## Problem description
From the listing below, pick out each line with the word "plant".

## Dataset records
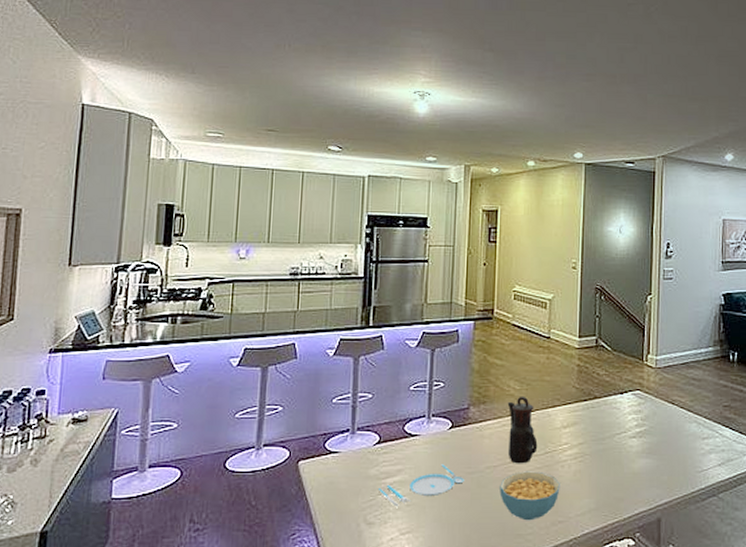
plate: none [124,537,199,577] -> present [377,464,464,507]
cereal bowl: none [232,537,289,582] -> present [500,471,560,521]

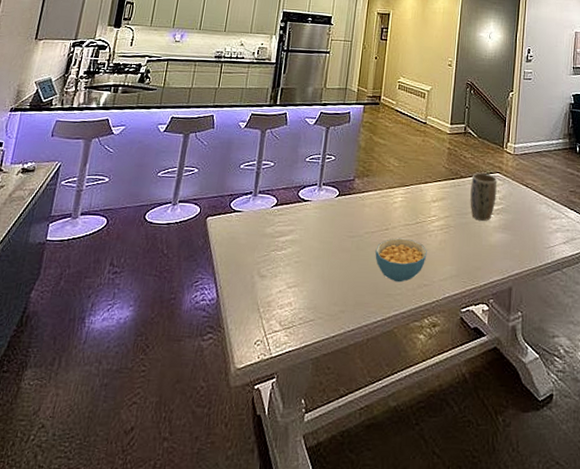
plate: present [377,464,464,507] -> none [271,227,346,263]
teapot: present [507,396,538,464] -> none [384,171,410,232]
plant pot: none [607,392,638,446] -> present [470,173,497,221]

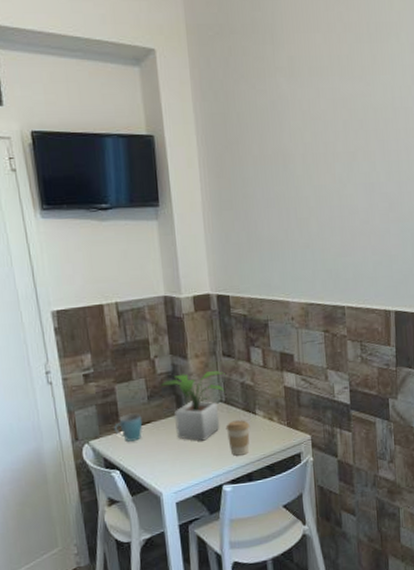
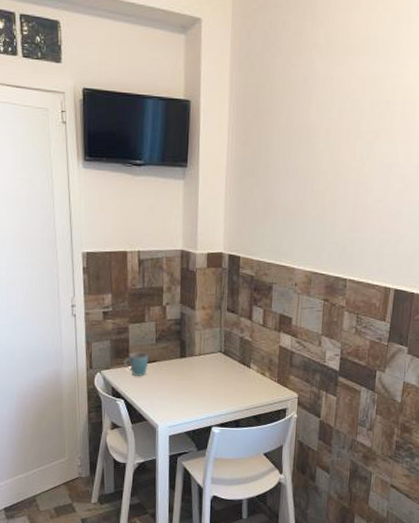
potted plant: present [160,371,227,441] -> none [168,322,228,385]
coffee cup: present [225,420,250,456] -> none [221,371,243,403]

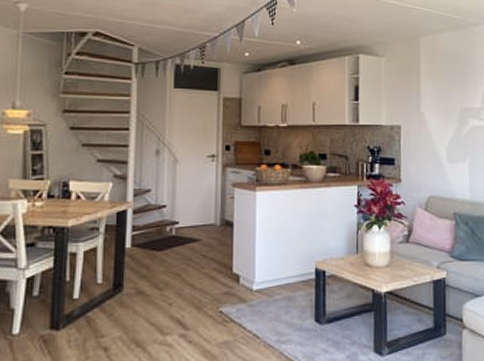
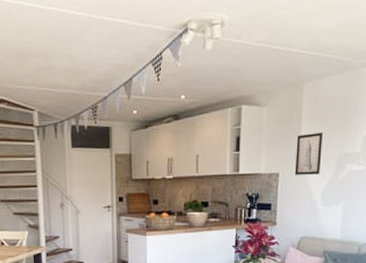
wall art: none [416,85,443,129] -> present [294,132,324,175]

## Task output
plant pot: none [607,392,638,446] -> present [470,173,497,221]
potted plant: present [160,371,227,441] -> none [168,322,228,385]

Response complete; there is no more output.